2. The vane sensor base of claim 1, wherein: the fixture block (401) is rotationally connected with a rotating disc (600), a round groove (601) matched with the locking wheel (504) is formed in the rotating disc (600), a plurality of tooth grooves (602) matched with the clamping teeth (505) are formed in the side wall of the round groove (601), a stepping motor (603) is arranged at the rear end of the rotating disc (600),

the support post rod (503) is connected with a sleeve (604) in a sliding mode, the sleeve (604) is connected with the locking wheel (504), and the elastic piece (507) is arranged between the sleeve (604) and the locking block (506).

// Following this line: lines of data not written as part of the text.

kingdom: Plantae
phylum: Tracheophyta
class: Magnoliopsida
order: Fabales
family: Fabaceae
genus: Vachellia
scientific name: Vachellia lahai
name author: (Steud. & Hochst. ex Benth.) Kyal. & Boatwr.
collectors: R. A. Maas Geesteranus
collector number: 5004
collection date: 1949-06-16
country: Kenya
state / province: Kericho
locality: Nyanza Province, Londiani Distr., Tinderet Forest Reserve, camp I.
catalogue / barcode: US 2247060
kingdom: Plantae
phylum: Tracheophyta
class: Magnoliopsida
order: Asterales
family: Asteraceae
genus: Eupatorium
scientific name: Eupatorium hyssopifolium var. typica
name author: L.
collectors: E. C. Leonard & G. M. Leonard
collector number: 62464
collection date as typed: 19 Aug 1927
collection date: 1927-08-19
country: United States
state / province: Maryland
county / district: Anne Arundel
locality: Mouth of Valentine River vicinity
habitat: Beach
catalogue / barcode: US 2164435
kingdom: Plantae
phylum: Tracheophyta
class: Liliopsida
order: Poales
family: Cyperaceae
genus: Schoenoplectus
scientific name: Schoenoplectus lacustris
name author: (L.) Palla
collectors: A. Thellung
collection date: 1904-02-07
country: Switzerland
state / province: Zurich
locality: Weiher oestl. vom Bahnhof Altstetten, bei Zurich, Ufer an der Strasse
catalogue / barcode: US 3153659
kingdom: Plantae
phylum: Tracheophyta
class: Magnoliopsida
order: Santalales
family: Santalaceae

3. The vane sensor base of claim 2, wherein: the fixture block (401) is internally provided with a fixing piece (700), the fixing piece (700) comprises a swinging ring (701) hinged to the sleeve (604), a swinging rod (702) arranged at the rear end of the swinging ring (701) and a tension sensor arranged in the fixture block (401), the front end of the tension sensor is electrically connected with an electric cylinder (703), and the electric cylinder (703) is hinged to the rear end of the swinging rod (702).

4. The vane sensor base of claim 3, wherein: an opening (800) is formed in the clamping block (401), a locking plate (801) is connected to the opening (800) in a rotating mode, a first magnet is arranged at the end portion of the locking plate (801), and a second magnet attracted with the first magnet is arranged on the clamping block (401).